AI時代と向き合うには 基本知識の習得は不可欠
リンクトイン日本代表 村上臣氏(7)
ビジネスの視点
村上臣 リンクトイン日本代表
新型コロナウイルスの感染が続く中、人工知能(AI)技術のニーズは一段と高まっています。データを解析して迅速に自動処理し、労働力不足を補う必要性はどの職場でも求められています。ビジネス向けSNS(交流サイト)を展開する米リンクトインの日本代表の村上臣氏に、AI時代の働き方について聞きました。
世界共通語はプログラミング言語?
「Java(ジャバ)で語り合おう」。これは米シリコンバレーのジョークみたいなものですが、以前、米国人エンジニアと仕事をしたときにこんな会話をした経験があります。私もそうですが、日本人は英語が下手で、思うようにコミュニケーションが取れないときがあります。しかし、エンジニア同士なら、ジャバというシリコンバレー生まれの共通のプログラミング言語があるわけです。英語が通じなくても、ジャバをファーストランゲージにして米国人エンジニアと語り合えます。楽天グループの三木谷浩史会長兼社長も以前、「英語の次の公用語はジャバだ」と語り、話題になっていたと思います。

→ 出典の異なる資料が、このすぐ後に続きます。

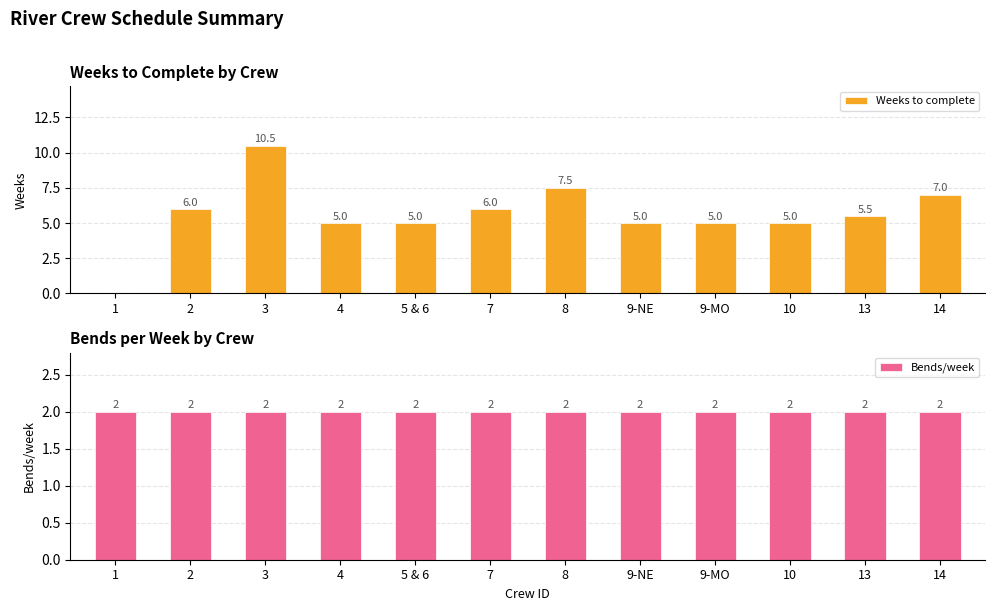

Rank the series by their maximum value, from lowest to highest.

Bends/week, Weeks to complete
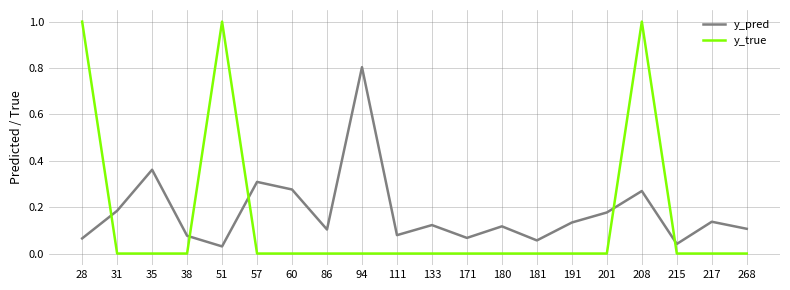

What is the difference between the maximum and minimum values in the y_true series?

1.0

「いや、自分は文系人間でプログラム言語なんてとても書けない」という人も多いかもしれません。確かにエンジニア以外の人が複雑なコードを覚えたり、書けたりする必要はないと思います。しかし、コンピューターの基本的な仕組みというか、どのような命令手順で動いているのかといったプログラミングの思考法は理解しておく必要があります。いま大半の企業はデジタルトランスフォーメーション(DX)への対応に迫られていると思いますが、エンジニア任せでは事業の変革などできません。
私は2011年、ヤフーをいったん辞めたとき、多くの経営者から「エンジニアとどう付き合ったらいいのか分からない」との依頼を受け、プログラミングスクールを開いたことがありました。投資家の千葉功太郎さんや起業家など100人以上が集まり、プログラミングの基本的な考え方を手ほどきしました。